> [PROBLEM]: Every line below that holds the string "HackQuarantine" must be copied.

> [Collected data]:
Content starts

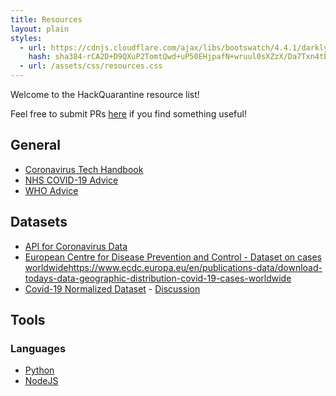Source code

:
 ```yaml
---
title: Resources
layout: plain
styles:
  - url: https://cdnjs.cloudflare.com/ajax/libs/bootswatch/4.4.1/darkly/bootstrap.min.css
    hash: sha384-rCA2D+D9QXuP2TomtQwd+uP50EHjpafN+wruul0sXZzX/Da7Txn4tB9aLMZV4DZm
  - url: /assets/css/resources.css
---
```

Welcome to the HackQuarantine resource list!

Feel free to submit PRs [here](https://github.com/HackQuarantine/resources) if you find something useful!

## General


* [Coronavirus Tech Handbook](https://coronavirustechhandbook.com/)
* [NHS COVID-19 Advice](https://www.nhs.uk/conditions/coronavirus-covid-19/)
* [WHO Advice](https://www.who.int/health-topics/coronavirus)



## Datasets

* [API for Coronavirus Data](https://covid19api.com/)
* [European Centre for Disease Prevention and Control - Dataset on cases worldwide](https://www.ecdc.europa.eu/en/publications-data/download-todays-data-geographic-distribution-covid-19-cases-worldwide)https://www.ecdc.europa.eu/en/publications-data/download-todays-data-geographic-distribution-covid-19-cases-worldwide
* [Covid-19 Normalized Dataset](https://github.com/fudgeythewhaler/covid19) - [Discussion](https://www.reddit.com/r/DataHoarder/comments/fkbhq0/covid19_dataset_save_yourself_some_time/)


## Tools

### Languages

* [Python](https://www.python.org/)
* [NodeJS](https://nodejs.org/en/)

Content ends

> [OUTPUT OF THE EXERCISE]:
Welcome to the HackQuarantine resource list!
Feel free to submit PRs [here](https://github.com/HackQuarantine/resources) if you find something useful!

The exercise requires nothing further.